Extracted data entries

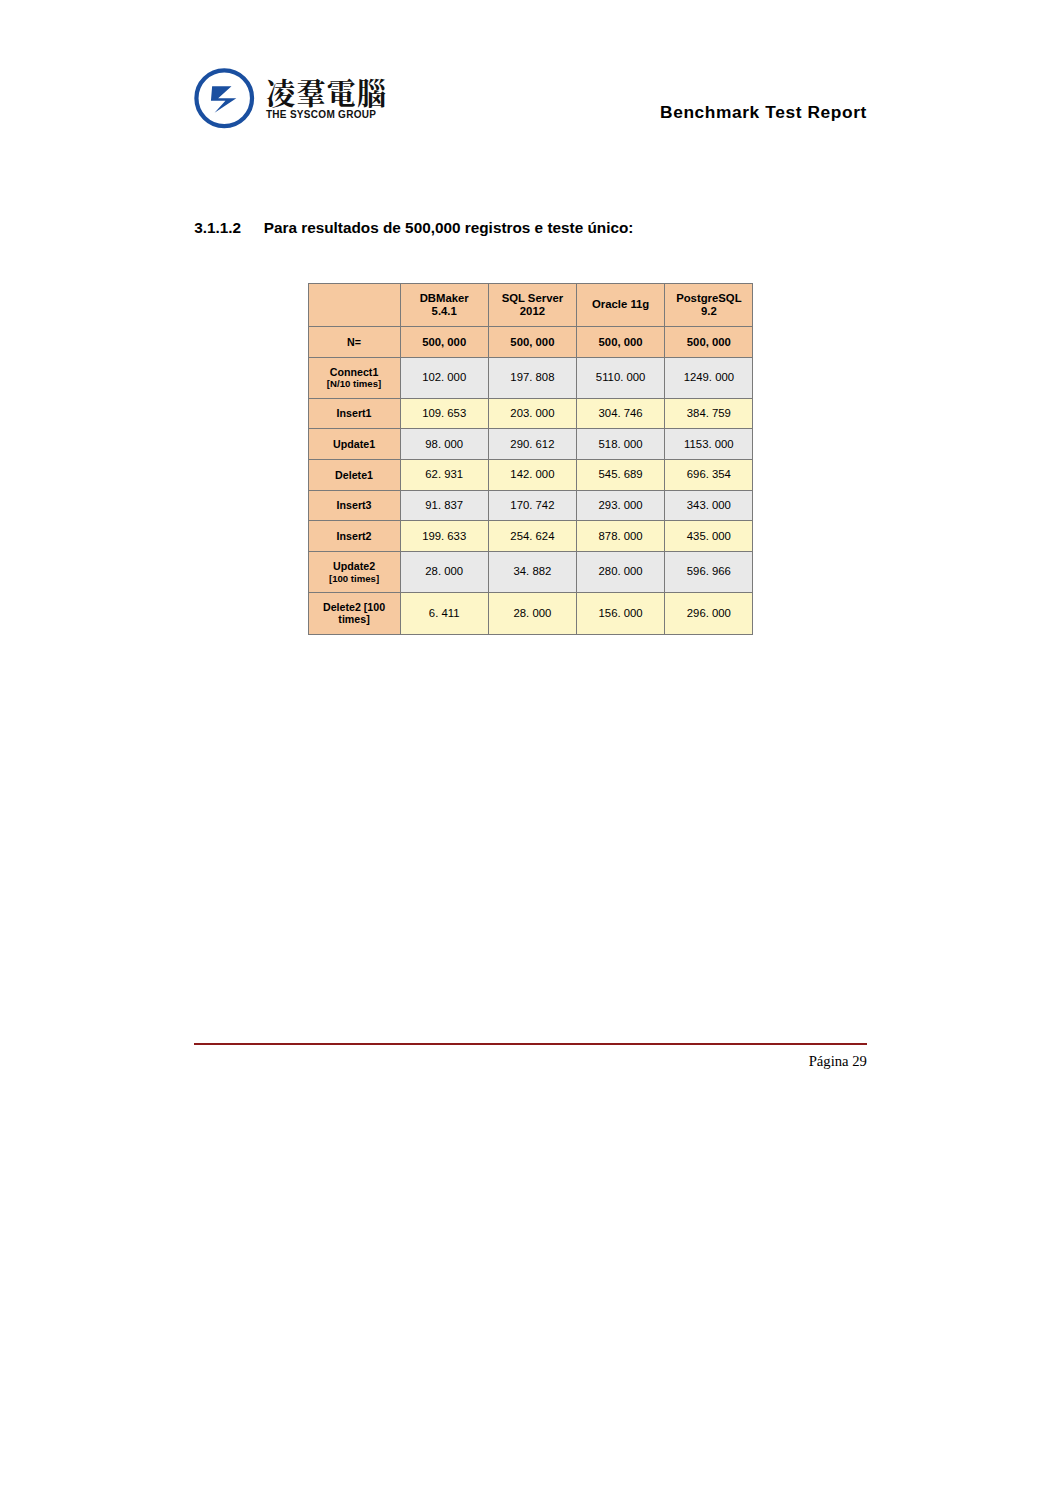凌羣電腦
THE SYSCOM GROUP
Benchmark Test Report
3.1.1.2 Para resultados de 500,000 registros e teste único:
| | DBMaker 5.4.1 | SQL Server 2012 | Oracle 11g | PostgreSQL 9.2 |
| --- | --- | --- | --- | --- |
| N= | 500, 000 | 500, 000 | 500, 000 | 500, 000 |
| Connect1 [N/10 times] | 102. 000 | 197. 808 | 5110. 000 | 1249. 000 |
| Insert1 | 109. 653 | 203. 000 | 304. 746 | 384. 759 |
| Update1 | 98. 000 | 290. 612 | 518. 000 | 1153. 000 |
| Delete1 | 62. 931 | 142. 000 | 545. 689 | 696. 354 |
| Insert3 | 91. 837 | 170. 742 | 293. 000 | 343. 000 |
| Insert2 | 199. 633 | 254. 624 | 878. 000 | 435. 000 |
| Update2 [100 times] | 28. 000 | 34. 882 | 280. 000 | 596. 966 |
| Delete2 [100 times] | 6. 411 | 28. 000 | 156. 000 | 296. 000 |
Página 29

---

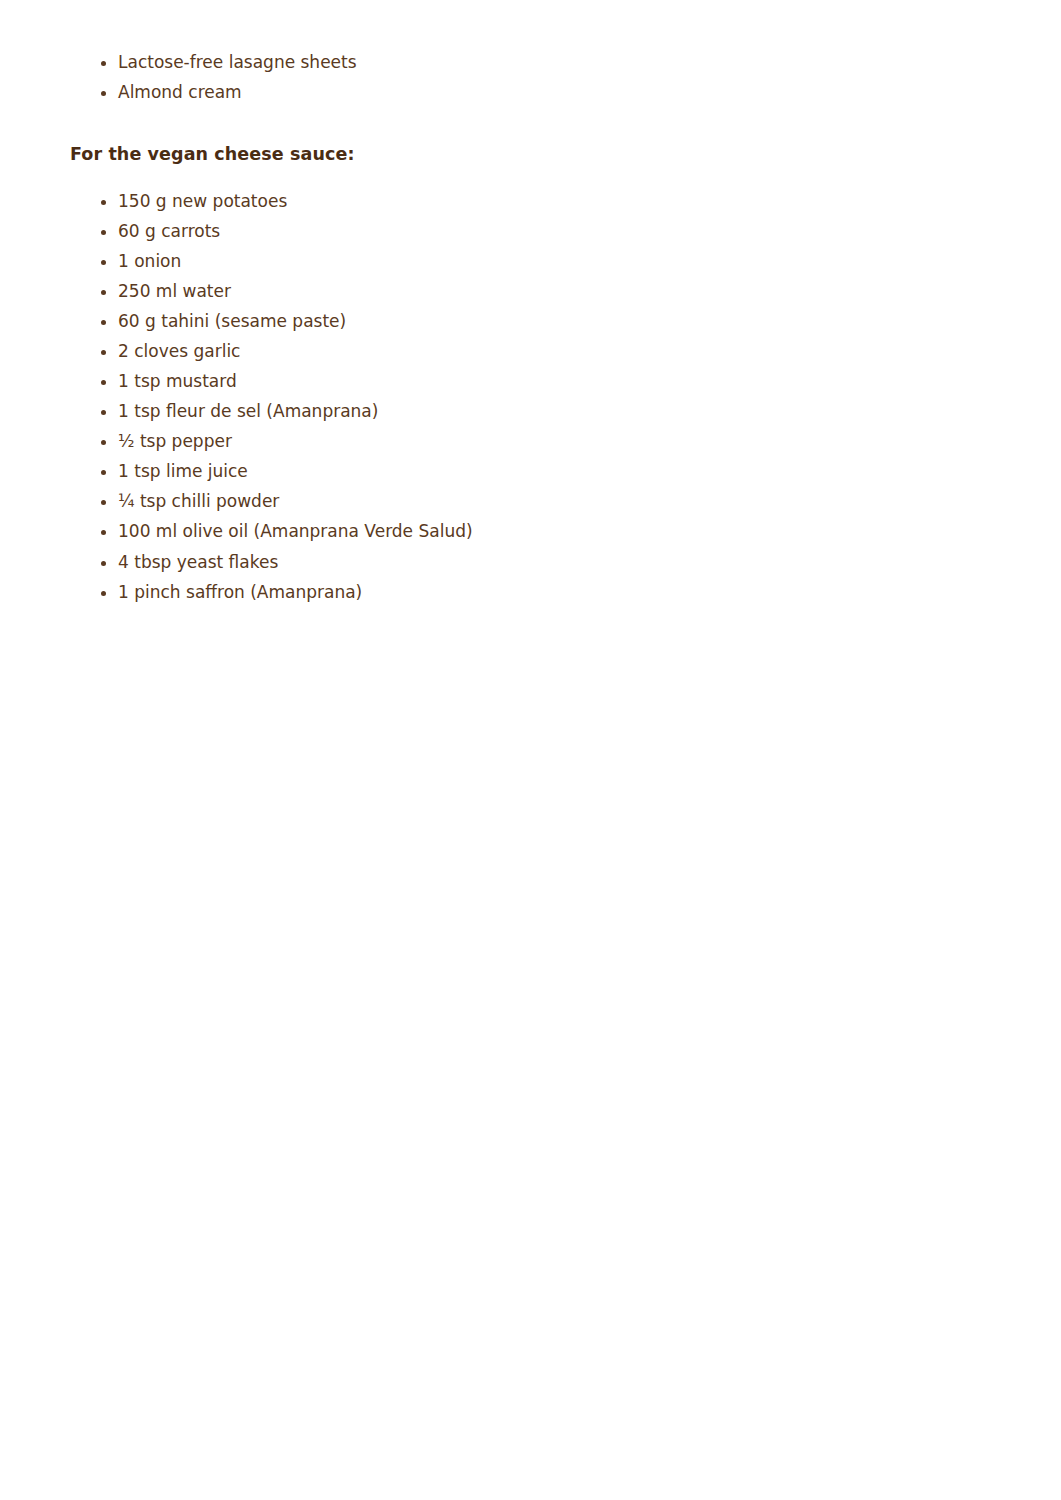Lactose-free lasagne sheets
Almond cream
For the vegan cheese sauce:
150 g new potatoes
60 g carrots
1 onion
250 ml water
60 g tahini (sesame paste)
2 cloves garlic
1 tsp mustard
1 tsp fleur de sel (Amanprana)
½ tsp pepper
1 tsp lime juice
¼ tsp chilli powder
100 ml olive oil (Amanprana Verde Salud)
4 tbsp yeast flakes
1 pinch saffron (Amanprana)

■ TASK GOAL:
Among the records above, extract exactly the lines from the line with "60 g tahini (sesame paste)" to the line with "1 pinch saffron (Amanprana)", both lines included, and leave out the rest.

■ YOUR RESPONSE:
60 g tahini (sesame paste)
2 cloves garlic
1 tsp mustard
1 tsp fleur de sel (Amanprana)
½ tsp pepper
1 tsp lime juice
¼ tsp chilli powder
100 ml olive oil (Amanprana Verde Salud)
4 tbsp yeast flakes
1 pinch saffron (Amanprana)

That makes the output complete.